Records drawn from a dataset:
_ _ _
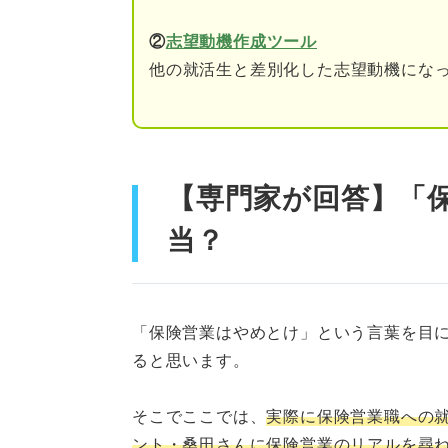
⑤海外に進出する企業が
②
志望動機作成ツール
保険営業に向いていない人の特
他の就活生と差別化した志望動機になっ
①安定した給料を受け取
②コミュニケーションが
【専門家が回答】「
③プライベートの時間を
当？
④ストレス耐性が低い人
⑤勉強を継続できない人
「保険営業はやめとけ」という言葉を目
⑥ルールを守れない人
ると思います。
保険営業に向いている人の特徴
そこでここでは、
実際に保険営業職への
メンタルの強さに自信が
ント・桑田さんに保険営業のリアルを尋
_ _ _
• [Exercise directions]
What is needed is an exact printout of every record above, with the pictures left out.

• [Answer]
⑤海外に進出する企業が
②
志望動機作成ツール
保険営業に向いていない人の特
他の就活生と差別化した志望動機になっ
①安定した給料を受け取
②コミュニケーションが
【専門家が回答】「
③プライベートの時間を
当？
④ストレス耐性が低い人
⑤勉強を継続できない人
「保険営業はやめとけ」という言葉を目
⑥ルールを守れない人
ると思います。
保険営業に向いている人の特徴
そこでここでは、
実際に保険営業職への
メンタルの強さに自信が
ント・桑田さんに保険営業のリアルを尋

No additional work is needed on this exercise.